**How to complete this task:** Determine how many lines in the records that follow hold the string "value". Only that number should be returned.

____

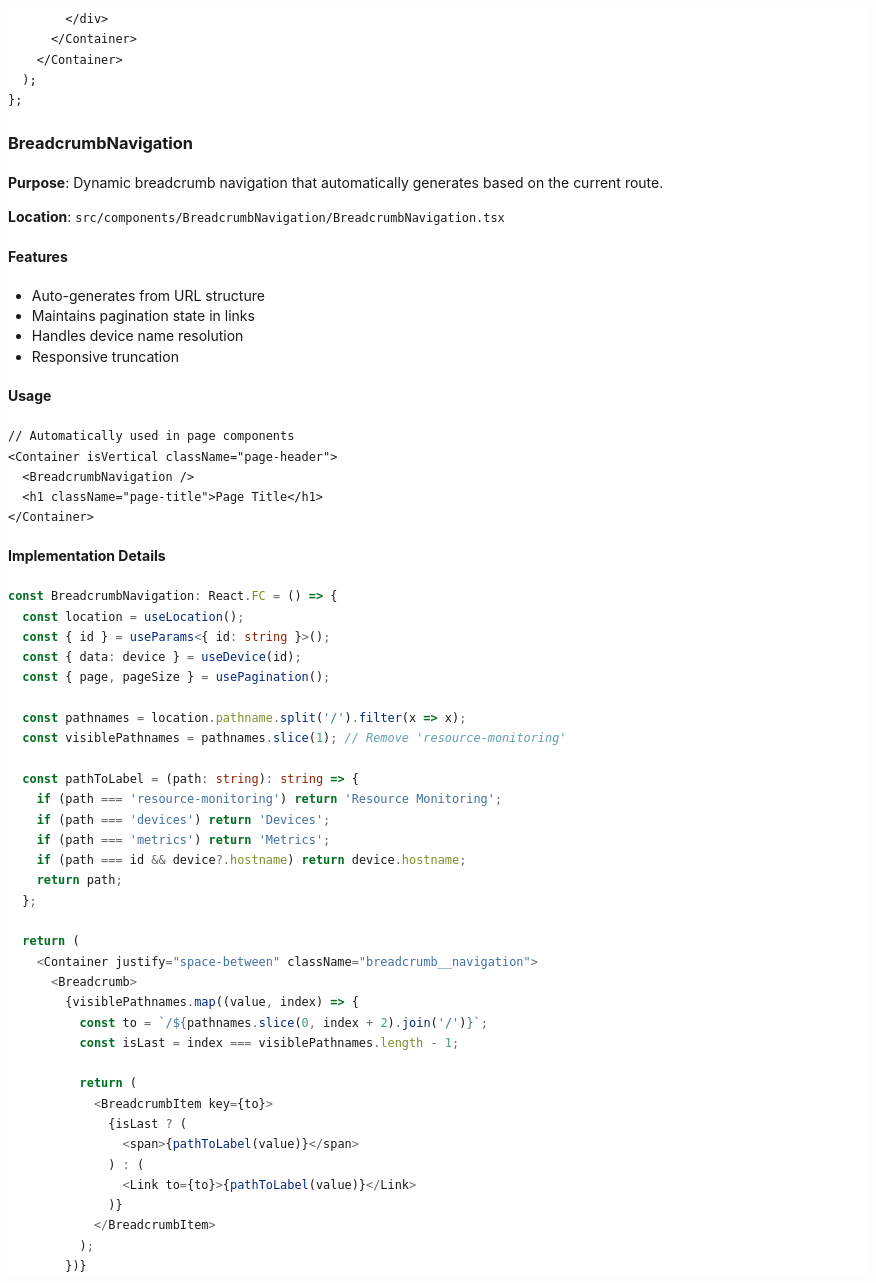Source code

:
 ```tsx
        </div>
      </Container>
    </Container>
  );
};
```

### BreadcrumbNavigation

**Purpose**: Dynamic breadcrumb navigation that automatically generates based on the current route.

**Location**: `src/components/BreadcrumbNavigation/BreadcrumbNavigation.tsx`

#### Features
- Auto-generates from URL structure
- Maintains pagination state in links
- Handles device name resolution
- Responsive truncation

#### Usage
```tsx
// Automatically used in page components
<Container isVertical className="page-header">
  <BreadcrumbNavigation />
  <h1 className="page-title">Page Title</h1>
</Container>
```

#### Implementation Details
```typescript
const BreadcrumbNavigation: React.FC = () => {
  const location = useLocation();
  const { id } = useParams<{ id: string }>();
  const { data: device } = useDevice(id);
  const { page, pageSize } = usePagination();

  const pathnames = location.pathname.split('/').filter(x => x);
  const visiblePathnames = pathnames.slice(1); // Remove 'resource-monitoring'

  const pathToLabel = (path: string): string => {
    if (path === 'resource-monitoring') return 'Resource Monitoring';
    if (path === 'devices') return 'Devices';
    if (path === 'metrics') return 'Metrics';
    if (path === id && device?.hostname) return device.hostname;
    return path;
  };

  return (
    <Container justify="space-between" className="breadcrumb__navigation">
      <Breadcrumb>
        {visiblePathnames.map((value, index) => {
          const to = `/${pathnames.slice(0, index + 2).join('/')}`;
          const isLast = index === visiblePathnames.length - 1;
          
          return (
            <BreadcrumbItem key={to}>
              {isLast ? (
                <span>{pathToLabel(value)}</span>
              ) : (
                <Link to={to}>{pathToLabel(value)}</Link>
              )}
            </BreadcrumbItem>
          );
        })}
```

____

**Task solution:** 3